Many doctors would welcome ability to prescribe cannabis
A doctor writes: Drug can help patients who are suffering but evidence is unclear
Cannabis for medicinal use is legal in the Netherlands, Spain, the Czech Republic, Australia, Canada and some US states. Photograph: Matthew Staver/Bloomberg
While not exactly on the cusp of legality, the prospect of medicinal cannabis becoming a reality here has drawn considerably closer with the Government’s decision to facilitate a Bill put forward by People Before Profit TD Gino Kenny.
Minister for Health Simon Harris has confirmed he will not progress the Bill beyond this second stage until a review of the issue was completed by the Health Products Regulatory Agency (HPRA).
Cannabis for medicinal use is permitted in the Netherlands, Spain, the Czech Republic, Australia, Canada and a number of US states. In some jurisdictions, people are licensed to grow cannabis plants to meet their medical need; however legislation here is more likely to support the prescribing of a pharmaceutical version of the drug.
The Republic already licenses one cannabis-based medicine – Sativex – for the treatment of multiple sclerosis. However, a doctor may only prescribe cannabis products if granted a licence by the Minister for Health.
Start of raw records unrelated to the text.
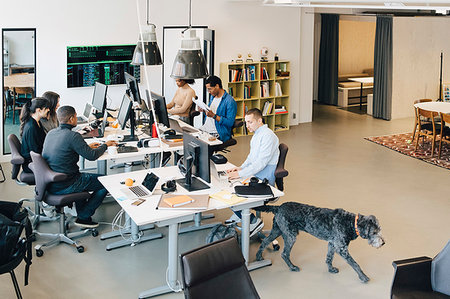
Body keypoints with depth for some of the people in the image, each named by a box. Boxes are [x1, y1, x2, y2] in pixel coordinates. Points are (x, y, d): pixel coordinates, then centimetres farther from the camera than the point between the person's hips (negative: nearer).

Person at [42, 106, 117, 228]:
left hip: (49, 183, 9)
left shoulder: (51, 133, 6)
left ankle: (81, 213, 32)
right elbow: (92, 156, -14)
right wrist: (105, 145, 5)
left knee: (80, 177, 36)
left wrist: (87, 147, 23)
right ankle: (83, 217, 8)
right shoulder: (73, 136, -20)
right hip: (63, 187, -9)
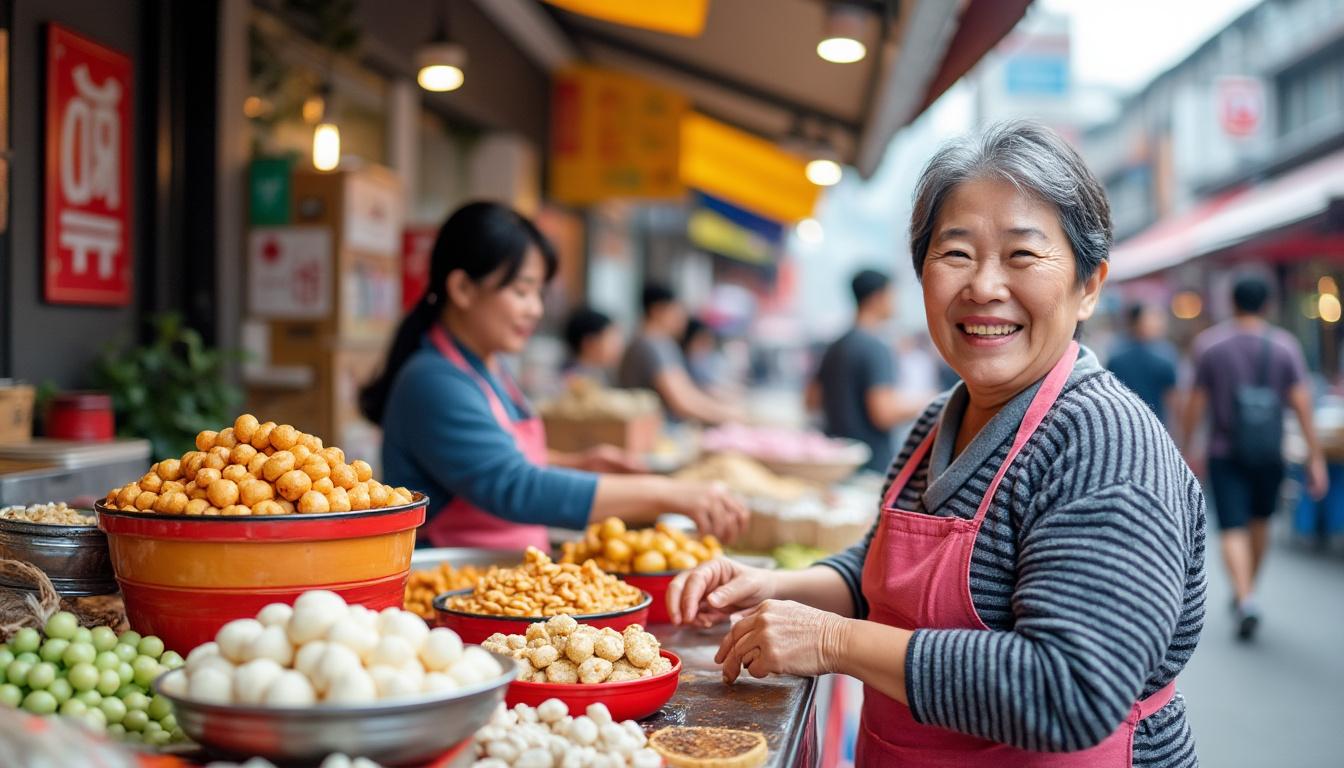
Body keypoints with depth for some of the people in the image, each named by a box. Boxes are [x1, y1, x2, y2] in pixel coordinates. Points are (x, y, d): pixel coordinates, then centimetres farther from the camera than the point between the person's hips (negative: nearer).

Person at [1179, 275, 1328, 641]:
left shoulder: (1209, 343, -4)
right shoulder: (1285, 345, -3)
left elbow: (1195, 402, -2)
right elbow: (1301, 402, -7)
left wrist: (1188, 446, 9)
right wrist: (1315, 457, -5)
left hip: (1225, 452, -2)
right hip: (1269, 452, 2)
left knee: (1233, 529, -4)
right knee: (1259, 521, 21)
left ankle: (1245, 598, -24)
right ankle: (1244, 593, 35)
Similar contradictions exist in the US, where despite medicinal cannabis being made legal in over 20 states, the federal government treats cannabis and its derivatives as Schedule 1 drugs, which precludes their prescription by doctors who operate under a federal medical licence.
A Limerick doctor, William Brooke O’Shaughnessy, is credited with introducing the therapeutic use of cannabis to western medicine in the 19th century for a range of complaints from anxiety to painful menstruation.
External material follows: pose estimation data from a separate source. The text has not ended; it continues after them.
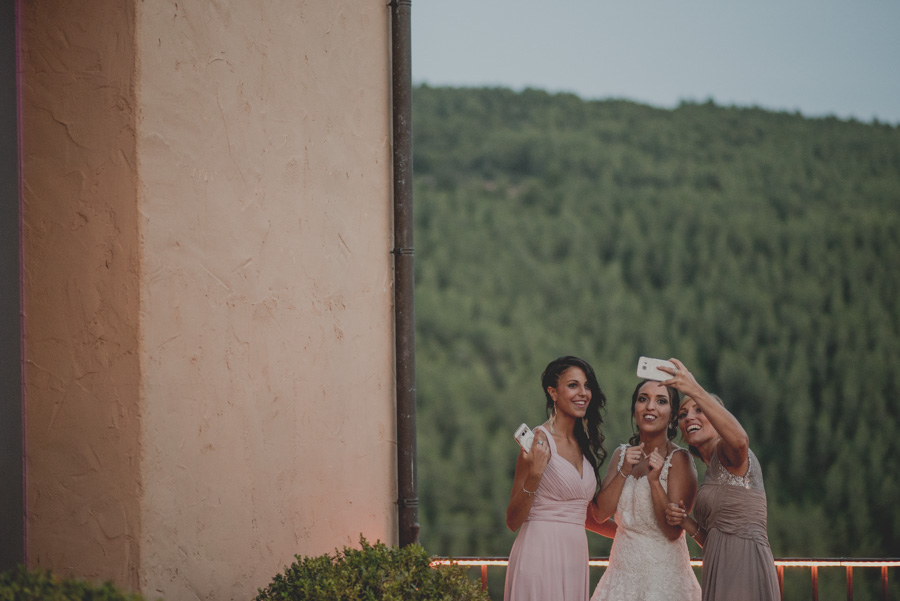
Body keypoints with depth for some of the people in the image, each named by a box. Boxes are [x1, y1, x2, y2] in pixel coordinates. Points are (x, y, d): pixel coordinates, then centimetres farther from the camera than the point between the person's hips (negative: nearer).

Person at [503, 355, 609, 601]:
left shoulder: (583, 445, 14)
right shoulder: (540, 441, -8)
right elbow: (513, 521, -9)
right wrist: (533, 476, -22)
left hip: (575, 557, 7)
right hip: (542, 551, -7)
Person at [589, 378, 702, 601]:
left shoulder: (678, 459, -9)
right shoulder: (621, 454, 7)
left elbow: (673, 530, -15)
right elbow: (600, 514, -1)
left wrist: (654, 480, -25)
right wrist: (623, 472, -11)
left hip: (663, 572, -5)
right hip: (622, 569, 5)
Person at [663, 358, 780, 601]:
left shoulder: (724, 450, -2)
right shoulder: (711, 473, 24)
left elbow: (739, 440, -30)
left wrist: (695, 391, -35)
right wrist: (686, 522, 4)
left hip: (745, 566, -9)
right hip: (722, 575, 9)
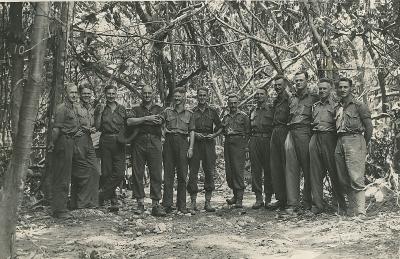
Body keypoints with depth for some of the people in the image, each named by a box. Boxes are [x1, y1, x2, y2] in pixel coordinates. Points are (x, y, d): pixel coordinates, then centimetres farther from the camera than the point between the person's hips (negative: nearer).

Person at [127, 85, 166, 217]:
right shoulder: (136, 109, 17)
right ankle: (140, 203, 8)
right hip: (138, 143, 1)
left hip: (155, 143, 0)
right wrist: (146, 118, -8)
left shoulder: (159, 109, 19)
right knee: (137, 173, 0)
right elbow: (129, 121, -3)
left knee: (156, 174, -6)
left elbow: (162, 122, 3)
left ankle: (156, 204, -3)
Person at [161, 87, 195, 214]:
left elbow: (192, 132, 9)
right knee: (168, 174, -1)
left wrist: (191, 147, 0)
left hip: (182, 143, 0)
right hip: (169, 142, 0)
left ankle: (182, 205, 7)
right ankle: (167, 204, 3)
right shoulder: (167, 111, 12)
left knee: (182, 175, 1)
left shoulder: (189, 113, 12)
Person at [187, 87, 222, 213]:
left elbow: (220, 127, 14)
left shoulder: (212, 111, 11)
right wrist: (194, 134, -8)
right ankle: (193, 202, 4)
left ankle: (208, 202, 8)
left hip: (209, 143, 1)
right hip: (195, 143, -1)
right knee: (193, 172, -3)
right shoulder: (192, 111, 8)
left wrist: (214, 135, -3)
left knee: (209, 172, 0)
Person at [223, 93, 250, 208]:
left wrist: (245, 146, -5)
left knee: (238, 170, -11)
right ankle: (235, 194, 18)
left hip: (239, 143, -5)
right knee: (229, 171, 4)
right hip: (227, 144, 5)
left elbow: (248, 132, 2)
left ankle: (239, 199, -9)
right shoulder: (225, 117, 19)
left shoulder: (243, 116, 6)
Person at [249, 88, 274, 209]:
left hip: (267, 140, -4)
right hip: (254, 140, 4)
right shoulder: (252, 112, 20)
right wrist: (250, 139, 13)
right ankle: (259, 198, 1)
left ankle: (268, 198, 5)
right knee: (255, 169, -2)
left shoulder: (271, 109, 7)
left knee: (268, 169, -2)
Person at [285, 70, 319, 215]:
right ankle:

In modern medicine, a cannabis derivative, nabilone, is used to treat nausea and vomiting brought on by chemotherapy treatment in cancer patients. Cannabis has been shown to reduce the increased pressure in the eyeball that leads to glaucoma.
Patients with multiple sclerosis(MS) say medicinal cannabis reduces muscle cramps and relaxes bladder and bowel sphincters. Sativex, which contains two active cannabis derivatives, is an oral spray that has been shown to improve symptoms in MS patients with moderate to severe spasticity.
Cannabis contains two chemical compounds of medical interest: tetrahydrocannabinol (THC), the psychoactive ingredient in marijuana/cannabis that leads to the “high” sought by recreational users of the drug; and cannabidiol, or CBD, a non-psychoactive component that has been shown to have a number of therapeutic benefits.
A campaign here to make medicinal cannabis available for patients with difficult to treat seizures is based on anecdotal evidence from the US of a preparation high in CBD and low in THC. Dr Colin Doherty, an epilepsy expert at St James Hospital, has said there is growing evidence for the effectiveness of CBD and initial studies were encouraging, but not definitive. However a recent review in the New England Journal of Medicine concluded that “current data from studies in humans are extremely limited, and no conclusions can be drawn”.
Cannabis is not without side effects; however many doctors would welcome the opportunity of prescribing it for certain people with specific illnesses.
For that to happen means lining up several legislative ducks in a row so that cannabis product licensing is in line with legal prescribing by doctors while maintaining some restriction on the recreational availability of the drug.